Jika terjadi persoalan baru bagi kalangan umat islam di suatu tempat tertentu atau di suatu masa waktu tertentu maka persoalan tersebut dikaji apakah perkara yang dipersoalkan itu sudah ada dan jelas ketentuannya dalam Al-Qur’an atau Al-Hadist. Sekiranya sudah ada maka persoalan tersebut harus mengikuti ketentuan yang ada sebagaimana disebutkan dalam Al-Qur’an atau Al-Hadist itu. Namun jika persoalan tersebut merupakan perkara yang tidak jelas atau tidak ada ketentuannya dalam Al-Qur’an dan Al-Hadist, pada saat itulah maka umat islam memerlukan ketetapan Ijtihad. Tapi yang berhak membuat Ijtihad adalah mereka yang mengerti dan paham Al-Qur’an dan Al-Hadist.


4. Jenis-jenis Ijtihad

 Ijma’
Adalah keputusan bersama yang dilakukan oleh para ulama dengan cara ijtihad untuk kemudian dirundingkan dan disepakati.
Hasil dari ijma’ adalah fatwa, yaitu keputusan bersama para ulama dan ahli agama yang berwenang untuk diikuti seluruh umat.


 Qiyas
Ada beberapa definisi tentang qiyas :
1. Menyimpulkan hukum dari yang asal menuju kepada cabangnya, berdasarkan titik persamaan diantara keduanya.
2. Membuktikan hukum definitif untuk yang definitif lainnya, melalui suatu persamaan diantaranya.
3. Tindakan menganalogikan hukum yang sudah ada penjelasan didalam Al-Qur’an atau Al-Hadist dengan kasus baru yang memiliki persamaan sebab (iladh).

 Istihsan
Ada beberapa definisi tentang istihsan :
1. Fatwa yang dikeluarkan oleh seorang faqih (ahli fiqih), hanya karena dia merasa hal itu adalah benar.
2. Argumentasi dalam pikiran seorang faqih tanpa bisa diekspresikan secara lisan olehnya.
3. Mengganti argumen dengan fakta yang dapat diterima, untuk maslahat orang banyak.
4. Tindakan memutuskan suatu perkara untuk mencegah kemudharatan.
5. Tindakan menganalogikan suatu perkara di masyarakat terhadap perkara yang ada sebelumnya.





 Mushalat murshalah
Adalah tindakan memutuskan masalah yang tidak ada naskahnya dengan pertimbangan kepentingan hidup manusia berdasarkan prinsip menarik manfaat dan menghindari kemudharatan.


 Sududz Dzariah
Adalah tindakan memutuskan suatu yang mubah menjadi makruh atau haram demi kepentingan umat.


 Istishab
Adalah tindakan menetapkan berlakunya suatu ketetapan sampai ada alasan yang bisa mengubahnya.



 Urf
Adalah tindakan menentukan masih bolehnya suatu adat-istiadat dan kebiasaan masyarakat setempat selama kegiatan tersebut tidak bertentangan dengan aturan-aturan prinsipal dalam Al-Qur’an dan Hadis.

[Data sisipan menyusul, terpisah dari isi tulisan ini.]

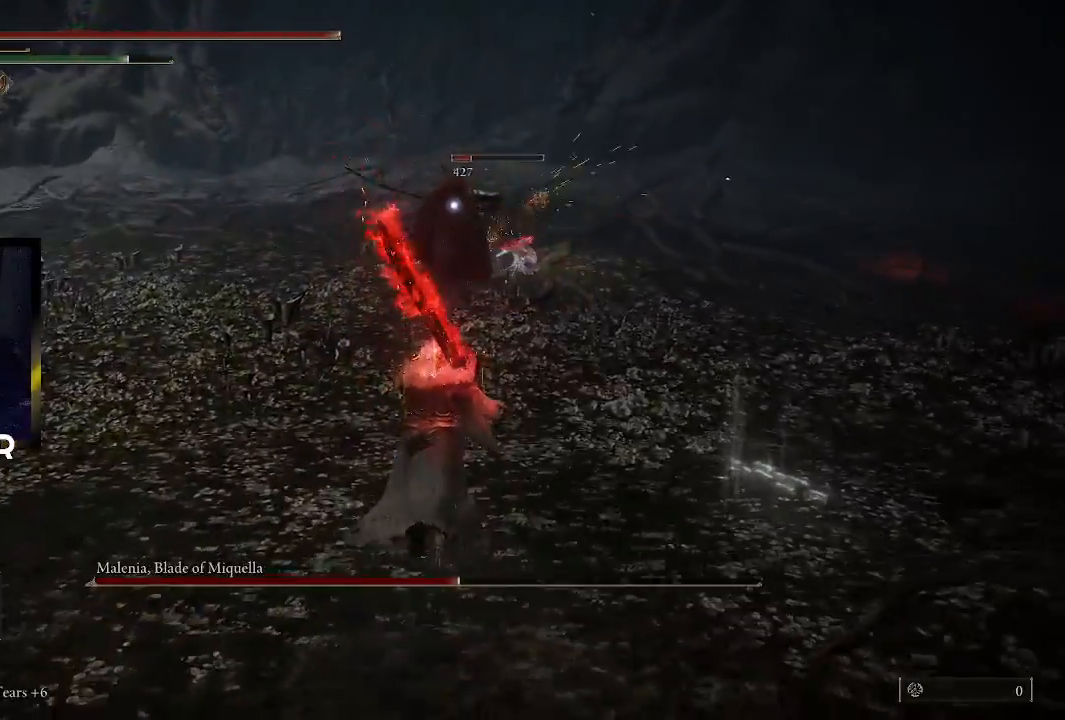
{"buttons": [], "left_stick": "up", "right_stick": "center", "events": []}
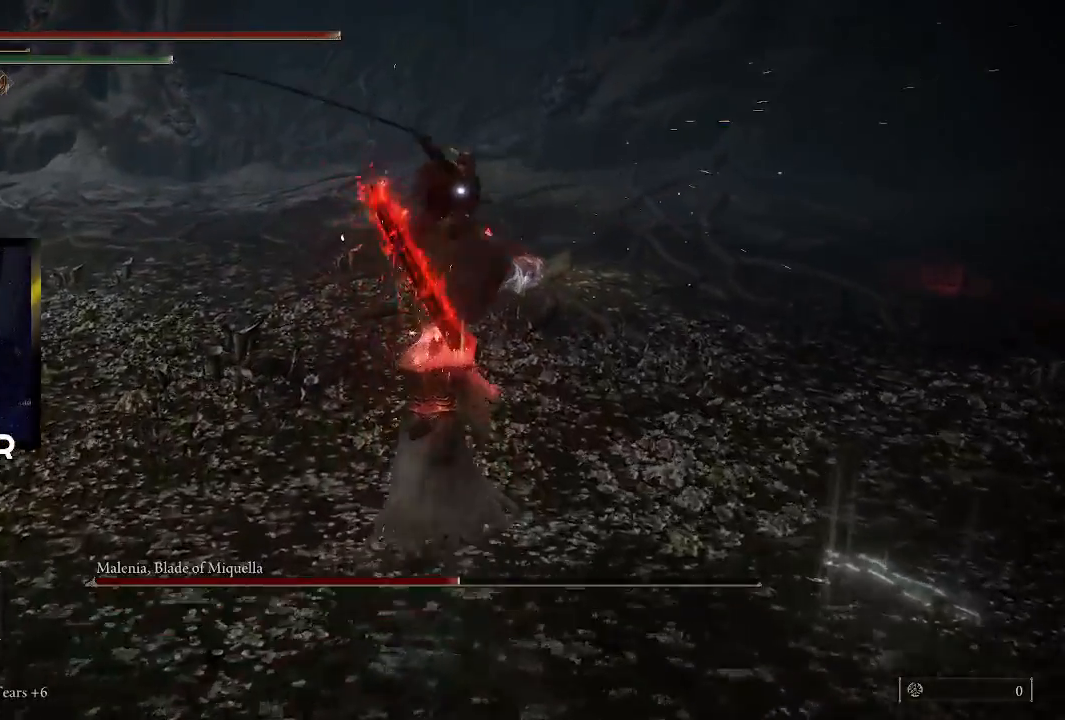
{"buttons": [], "left_stick": "up", "right_stick": "center", "events": []}
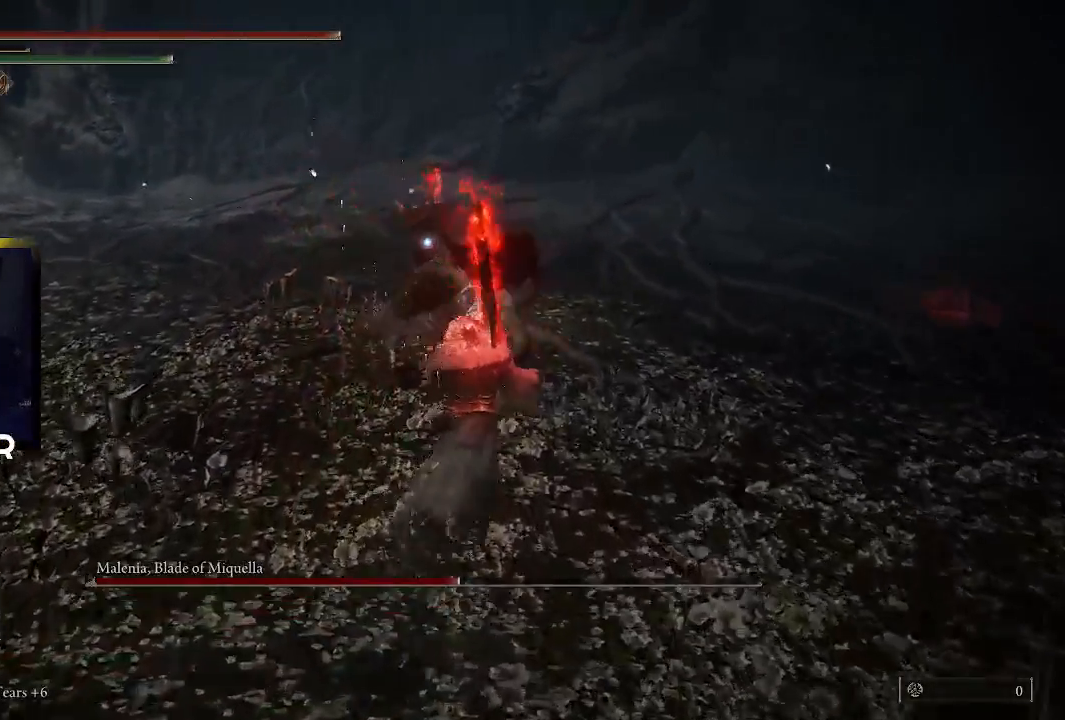
{"buttons": ["R1"], "left_stick": "up", "right_stick": "center", "events": [[233, "L3", "down"], [333, "R1", "down"], [433, "L3", "up"], [467, "R1", "up"], [500, "R1", "down"]]}
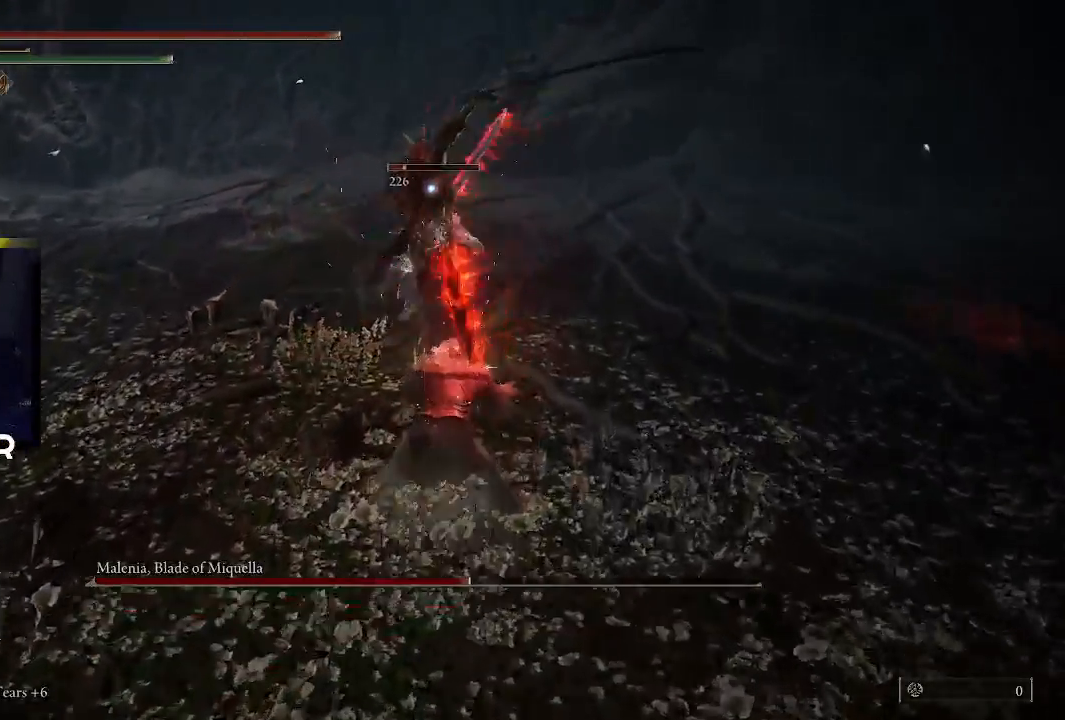
{"buttons": [], "left_stick": "up", "right_stick": "center", "events": [[100, "R1", "up"], [200, "R1", "down"], [333, "R1", "up"]]}
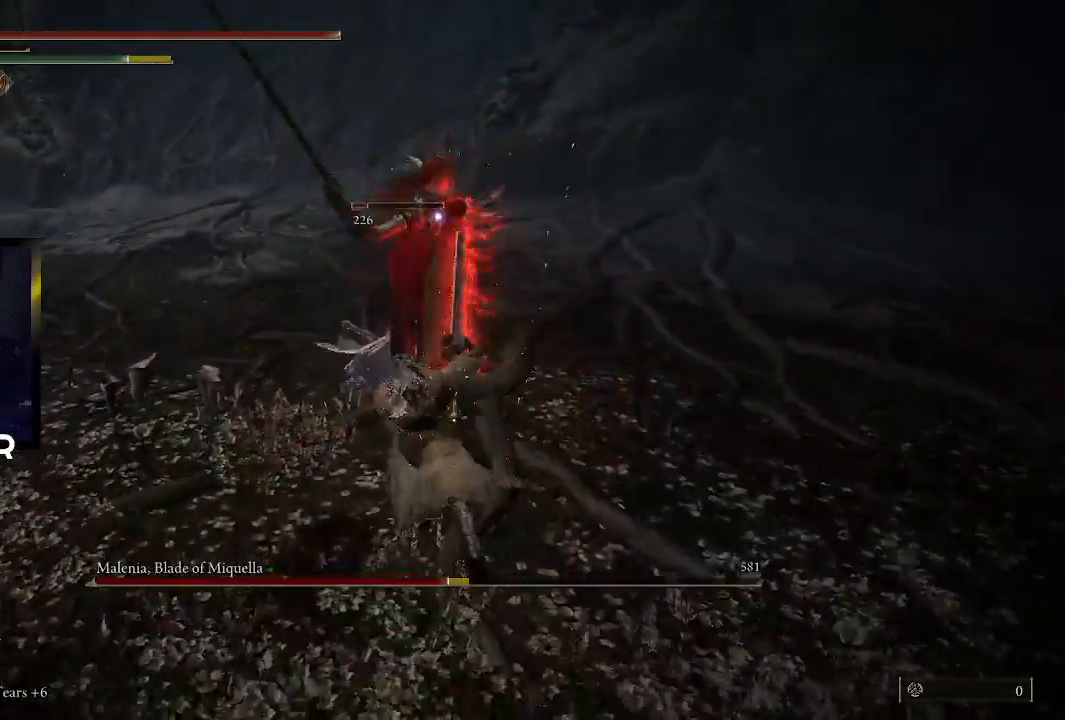
{"buttons": ["R1"], "left_stick": "up", "right_stick": "center", "events": [[100, "R1", "down"], [200, "R1", "up"], [233, "R1", "down"], [400, "R1", "up"], [467, "R1", "down"]]}
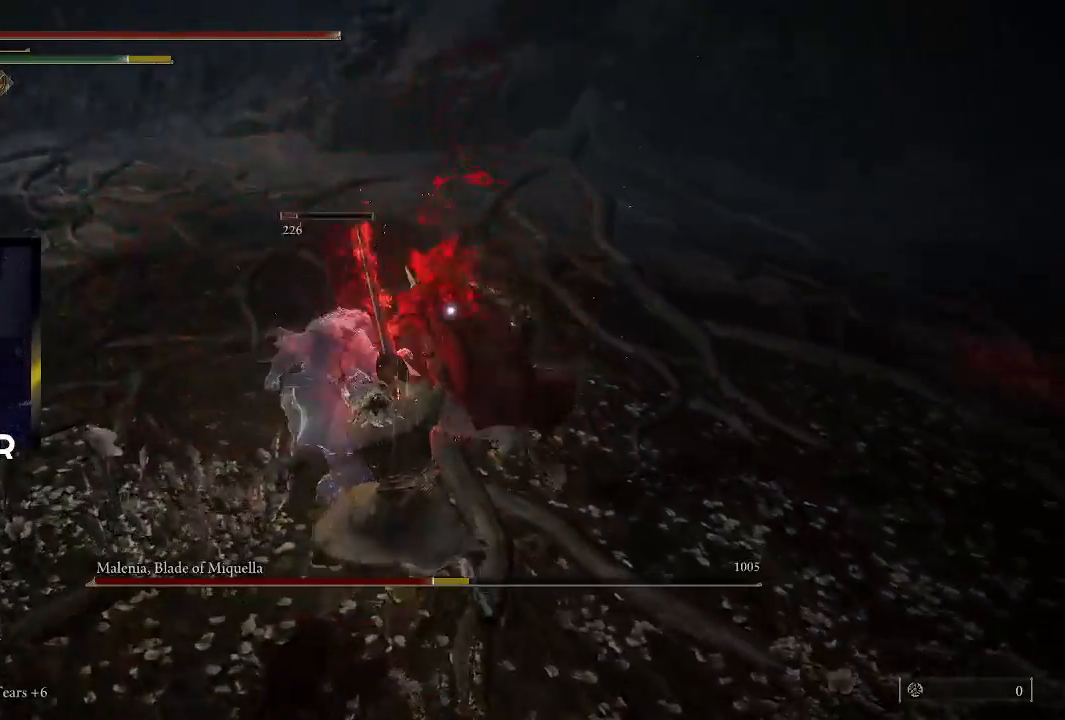
{"buttons": [], "left_stick": "up", "right_stick": "center", "events": [[100, "R1", "up"]]}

5. Kedudukan Ijtihad dalam ajaran islam
Dengan dilatarbelakangi pemahaman ayat Al-Qur’an pada QS 33:36 maka urusan manusia dalam menjalani hidupnya itu ada yang sudah ditentukan dan ada yang belum ditentukan (oleh Allah [Qur’an] dan Rasulullah Muhammad [Al-Hadist]).
Untuk itu uruan-urusan yang sudah ada dan jelas ketetapannya dalam Al-Qur’an dan Al-Hadist oleh ulama disebut sebagai Asas Syara’ atau pokok ajaran islam. Sedangkan urusan-urusan yang tidak jelas atau tidak ada ketetapannya dalam Al-Qur’an dan Al-Hadist disebut sebagai Furu’ Syara’ atau cabang ajaran islam.
Ijtihad inilah yang tiada lain merupakan cabang ajaran islam itu. Dan hal-hal yang bersifat ijtihadi ini, dalam Al-Qur’an apapun keputusannya sudah dimaafkan oleh Allah SWT.
Sifat ketetapan yang termasuk dalam Asas Syara’ ini pada dasarnya mengikat seluruh umat islam, kecuali dalam keadaan darurat. Sedangkan untuk urusan ijtihadi, pada dasarnya tidak mengikat seluruh umat islam (karena pada dasarnya sudah dimaafkan oleh Allah SWT), kecuali ditetapkan oleh penguasa (ulil amri) untuk diberlakukan dibawah kekuasaannya. Itulah mengapa ketetapan ijtihad bisa berbeda karena beda ruang maupun waktu. Tergantung penguasaan argumentasi masing-masing. Disinilah letak dinamika ajaran islam dalam menghadapi tantangan zaman.
Hanya saja untuk mengetahui apakah suatu urusan itu sudah ada atau sudah ada ketetapannya dalam Al-Qur’an atau Al-Hadist tidak bisa dilakukan oleh sembarangan orang. Tentunya orang yang mengetahuinya adalah orang yang paham betul isi Al-Qur’an dan Al-Hadist dan orang itu tunduk patuh mentaatinya. Orang semacam itulah yang dalam Al-Qur’an disebut sebagai ulama (QS. 35:28).
Jadi, ijtihad berdasarkan pelakunya bisa perorangan dan bisa pula bersama-sama. Yang bersama-sama inilah sekarang ini dikenal sebagai ijma’.
Lantas, berdasarkan tujuannya ijtihad itu adayang dimaksudkan untuk membangun kemashlahatan umat (selanjutnya dikenal sebagai mashlahatul murshalah) dan adayang dimaksudkan untuk mencegah atau menolak kerusakan (yang selanjutnya dikenal sebagai saddudz-dzaari’ah).
Adapun Qiyas adalah salah satu metode dalam memutuskan perkara ijtihad.
• QS 33:36
“Hai orang-orang yang beriman, janganlah kamu menanyakan (kepada Nabimu) hal-hal yang jika diterangkan kepadamu akan menyusahkan kamu dan jika kamu menanyakan di waktu Al-Qur’an itu diturunkan, niscaya akan diterangkan kepadamu, Allah SWT memaafkan (kamu) tentang hal-hal itu. Allah Maha Pengampun lagi Maha Penyantun.”
• QS. 5:101
“Hai orang-orang yang beriman, janganlah kamu menanyakan (kepada Nabimu) hal-hal yang jika diterangkan kepadamu akan menyusahkan kamu dan jika kamu menanyakan di waktu Al-Qur’an itu diturunkan, niscaya akan diterangkan kepadamu, Allah SWT memaafkan (kamu) tentang hal-hal itu. Allah Maha Pengampun lagi Maha Penyantun.”